[BEGIN]
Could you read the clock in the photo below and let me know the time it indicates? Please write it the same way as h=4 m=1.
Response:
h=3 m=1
[END]
[BEGIN]
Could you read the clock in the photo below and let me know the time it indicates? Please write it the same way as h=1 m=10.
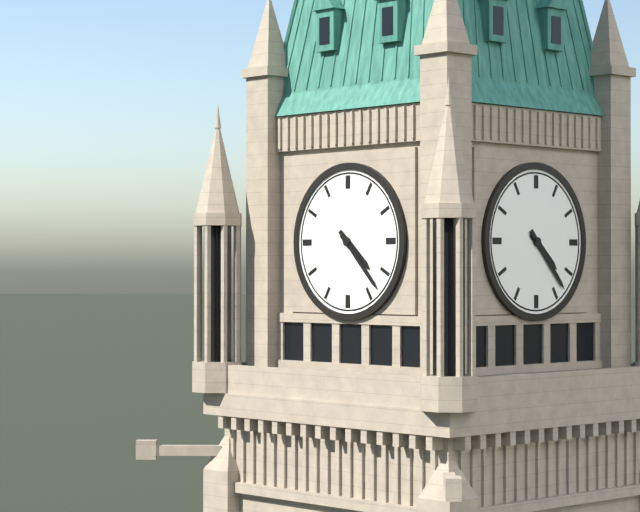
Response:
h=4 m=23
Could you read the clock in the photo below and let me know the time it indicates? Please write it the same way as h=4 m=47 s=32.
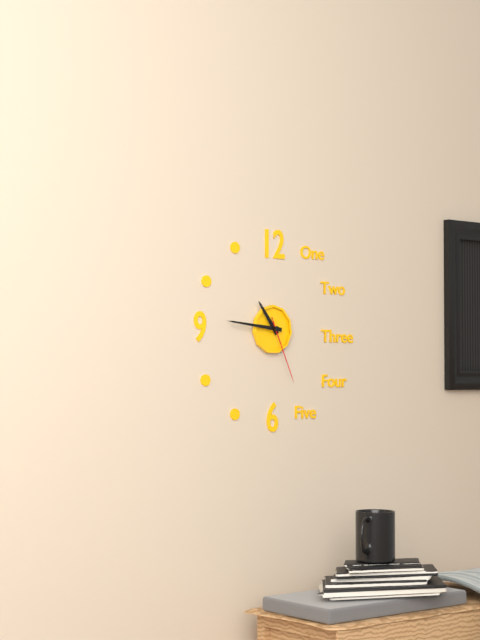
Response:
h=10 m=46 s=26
[END]
▸ WHAT IS EXPECTED
Set down, word for word, the lines of the entries from the line containing "as h=1 m=10." through the line containing "h=10 m=46 s=26", both included, and leave the pictures out of your copy.

▸ EXERCISE RESULT
Could you read the clock in the photo below and let me know the time it indicates? Please write it the same way as h=1 m=10.
Response:
h=4 m=23
Could you read the clock in the photo below and let me know the time it indicates? Please write it the same way as h=4 m=47 s=32.
Response:
h=10 m=46 s=26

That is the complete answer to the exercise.